# [Instructions to follow]
The required output is the line containing "a) Estimate T′(7)." and every line after it, transcribed exactly through the end of the data below.

Records from a data source:
——
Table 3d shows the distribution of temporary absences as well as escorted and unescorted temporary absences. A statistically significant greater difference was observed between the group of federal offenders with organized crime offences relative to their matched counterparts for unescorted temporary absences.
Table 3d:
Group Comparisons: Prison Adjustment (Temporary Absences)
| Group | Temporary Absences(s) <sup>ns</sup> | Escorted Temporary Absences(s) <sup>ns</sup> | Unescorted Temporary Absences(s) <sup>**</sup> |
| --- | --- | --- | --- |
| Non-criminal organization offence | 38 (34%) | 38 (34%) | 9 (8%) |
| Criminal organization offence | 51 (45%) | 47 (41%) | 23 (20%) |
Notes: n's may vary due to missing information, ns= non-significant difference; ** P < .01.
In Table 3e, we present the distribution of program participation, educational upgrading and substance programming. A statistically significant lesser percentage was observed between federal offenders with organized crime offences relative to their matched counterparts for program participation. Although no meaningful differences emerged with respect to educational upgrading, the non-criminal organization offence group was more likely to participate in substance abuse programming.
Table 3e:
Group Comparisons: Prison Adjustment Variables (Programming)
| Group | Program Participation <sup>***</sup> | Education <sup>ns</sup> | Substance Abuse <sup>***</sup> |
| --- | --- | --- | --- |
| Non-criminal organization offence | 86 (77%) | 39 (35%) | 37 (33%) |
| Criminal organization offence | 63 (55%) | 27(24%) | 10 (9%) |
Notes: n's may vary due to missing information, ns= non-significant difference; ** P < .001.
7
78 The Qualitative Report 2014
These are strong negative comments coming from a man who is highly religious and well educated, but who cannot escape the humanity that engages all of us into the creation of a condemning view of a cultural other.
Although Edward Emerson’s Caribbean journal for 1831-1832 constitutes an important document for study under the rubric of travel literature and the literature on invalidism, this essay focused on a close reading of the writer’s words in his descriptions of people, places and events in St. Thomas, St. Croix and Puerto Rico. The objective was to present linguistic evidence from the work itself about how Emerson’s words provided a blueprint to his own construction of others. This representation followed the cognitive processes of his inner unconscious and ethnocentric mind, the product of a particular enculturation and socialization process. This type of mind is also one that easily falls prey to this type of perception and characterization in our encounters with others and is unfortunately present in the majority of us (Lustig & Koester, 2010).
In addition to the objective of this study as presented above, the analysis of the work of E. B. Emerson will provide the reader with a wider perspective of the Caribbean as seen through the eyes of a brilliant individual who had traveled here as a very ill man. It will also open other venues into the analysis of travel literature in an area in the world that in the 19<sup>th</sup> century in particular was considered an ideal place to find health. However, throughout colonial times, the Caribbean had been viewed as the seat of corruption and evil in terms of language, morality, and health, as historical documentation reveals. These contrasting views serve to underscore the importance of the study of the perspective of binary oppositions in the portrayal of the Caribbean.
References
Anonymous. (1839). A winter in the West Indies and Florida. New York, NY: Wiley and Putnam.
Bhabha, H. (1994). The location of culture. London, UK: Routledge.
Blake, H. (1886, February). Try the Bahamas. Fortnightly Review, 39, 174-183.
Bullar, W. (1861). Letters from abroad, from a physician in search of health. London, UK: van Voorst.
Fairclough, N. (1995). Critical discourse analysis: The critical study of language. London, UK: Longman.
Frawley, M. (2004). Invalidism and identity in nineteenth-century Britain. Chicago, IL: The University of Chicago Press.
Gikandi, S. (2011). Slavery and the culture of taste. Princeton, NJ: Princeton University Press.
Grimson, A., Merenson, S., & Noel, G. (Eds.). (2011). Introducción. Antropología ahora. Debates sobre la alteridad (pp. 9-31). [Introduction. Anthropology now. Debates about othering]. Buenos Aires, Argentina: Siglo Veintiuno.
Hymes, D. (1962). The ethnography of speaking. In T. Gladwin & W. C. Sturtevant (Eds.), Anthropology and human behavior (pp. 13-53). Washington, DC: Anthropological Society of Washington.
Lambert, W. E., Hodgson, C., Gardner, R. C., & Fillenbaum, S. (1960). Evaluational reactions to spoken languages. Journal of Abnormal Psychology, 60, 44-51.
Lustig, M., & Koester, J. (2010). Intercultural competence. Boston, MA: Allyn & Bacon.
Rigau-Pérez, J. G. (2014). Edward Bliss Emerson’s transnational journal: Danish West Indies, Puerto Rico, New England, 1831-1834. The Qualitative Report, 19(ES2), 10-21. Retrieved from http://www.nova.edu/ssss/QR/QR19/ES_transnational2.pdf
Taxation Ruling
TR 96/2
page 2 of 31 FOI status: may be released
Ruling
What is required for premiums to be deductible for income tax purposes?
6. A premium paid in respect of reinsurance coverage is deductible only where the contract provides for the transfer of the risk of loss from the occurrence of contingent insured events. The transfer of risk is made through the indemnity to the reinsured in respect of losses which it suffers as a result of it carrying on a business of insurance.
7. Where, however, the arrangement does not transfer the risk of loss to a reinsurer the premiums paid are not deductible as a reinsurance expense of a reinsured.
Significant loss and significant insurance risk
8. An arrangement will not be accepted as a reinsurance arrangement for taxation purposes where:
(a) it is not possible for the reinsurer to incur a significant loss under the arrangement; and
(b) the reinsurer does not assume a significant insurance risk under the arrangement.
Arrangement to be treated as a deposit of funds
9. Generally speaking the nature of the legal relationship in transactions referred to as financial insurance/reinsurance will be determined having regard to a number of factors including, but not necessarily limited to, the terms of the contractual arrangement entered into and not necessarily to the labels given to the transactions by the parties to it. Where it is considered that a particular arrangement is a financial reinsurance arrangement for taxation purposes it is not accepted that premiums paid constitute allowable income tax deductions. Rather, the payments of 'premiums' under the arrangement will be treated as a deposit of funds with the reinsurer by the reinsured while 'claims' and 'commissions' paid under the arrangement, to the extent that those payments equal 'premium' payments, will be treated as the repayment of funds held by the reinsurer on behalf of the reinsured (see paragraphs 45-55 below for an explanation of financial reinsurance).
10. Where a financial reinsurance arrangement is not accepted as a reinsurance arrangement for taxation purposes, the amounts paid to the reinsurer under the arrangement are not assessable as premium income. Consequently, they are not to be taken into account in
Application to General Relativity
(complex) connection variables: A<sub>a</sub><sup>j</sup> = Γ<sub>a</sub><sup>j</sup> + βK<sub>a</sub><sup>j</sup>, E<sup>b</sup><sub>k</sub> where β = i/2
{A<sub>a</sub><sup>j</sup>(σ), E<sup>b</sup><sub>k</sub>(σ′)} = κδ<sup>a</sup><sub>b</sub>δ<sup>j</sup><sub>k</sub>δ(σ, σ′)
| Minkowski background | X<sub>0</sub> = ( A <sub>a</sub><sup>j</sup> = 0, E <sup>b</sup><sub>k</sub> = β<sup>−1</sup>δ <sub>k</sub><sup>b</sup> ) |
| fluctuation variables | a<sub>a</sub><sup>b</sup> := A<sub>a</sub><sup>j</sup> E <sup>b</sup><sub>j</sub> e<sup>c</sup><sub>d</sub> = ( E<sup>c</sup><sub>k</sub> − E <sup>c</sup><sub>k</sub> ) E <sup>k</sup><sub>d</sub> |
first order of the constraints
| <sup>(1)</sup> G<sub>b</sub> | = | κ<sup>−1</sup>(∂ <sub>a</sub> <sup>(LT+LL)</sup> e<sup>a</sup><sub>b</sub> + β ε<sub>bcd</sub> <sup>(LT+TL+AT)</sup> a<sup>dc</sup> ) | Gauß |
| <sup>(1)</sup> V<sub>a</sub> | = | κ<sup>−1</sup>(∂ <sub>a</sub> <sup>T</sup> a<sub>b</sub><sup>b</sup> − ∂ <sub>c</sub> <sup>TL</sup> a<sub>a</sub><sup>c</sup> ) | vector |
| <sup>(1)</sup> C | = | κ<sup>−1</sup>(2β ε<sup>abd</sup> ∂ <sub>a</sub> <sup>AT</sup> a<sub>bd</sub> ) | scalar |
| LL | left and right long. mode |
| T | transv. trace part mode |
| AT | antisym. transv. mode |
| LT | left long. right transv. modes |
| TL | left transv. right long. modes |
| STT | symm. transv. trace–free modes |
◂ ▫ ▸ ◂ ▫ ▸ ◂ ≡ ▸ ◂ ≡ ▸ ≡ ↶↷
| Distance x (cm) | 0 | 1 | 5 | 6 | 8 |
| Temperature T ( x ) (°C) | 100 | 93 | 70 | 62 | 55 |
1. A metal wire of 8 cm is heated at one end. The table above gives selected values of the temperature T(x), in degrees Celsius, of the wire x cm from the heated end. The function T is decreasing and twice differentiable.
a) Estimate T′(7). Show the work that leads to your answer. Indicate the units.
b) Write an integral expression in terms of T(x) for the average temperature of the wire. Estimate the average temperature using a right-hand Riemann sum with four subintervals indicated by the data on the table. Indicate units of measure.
——
# [Task solution]
a) Estimate T′(7). Show the work that leads to your answer. Indicate the units.
b) Write an integral expression in terms of T(x) for the average temperature of the wire. Estimate the average temperature using a right-hand Riemann sum with four subintervals indicated by the data on the table. Indicate units of measure.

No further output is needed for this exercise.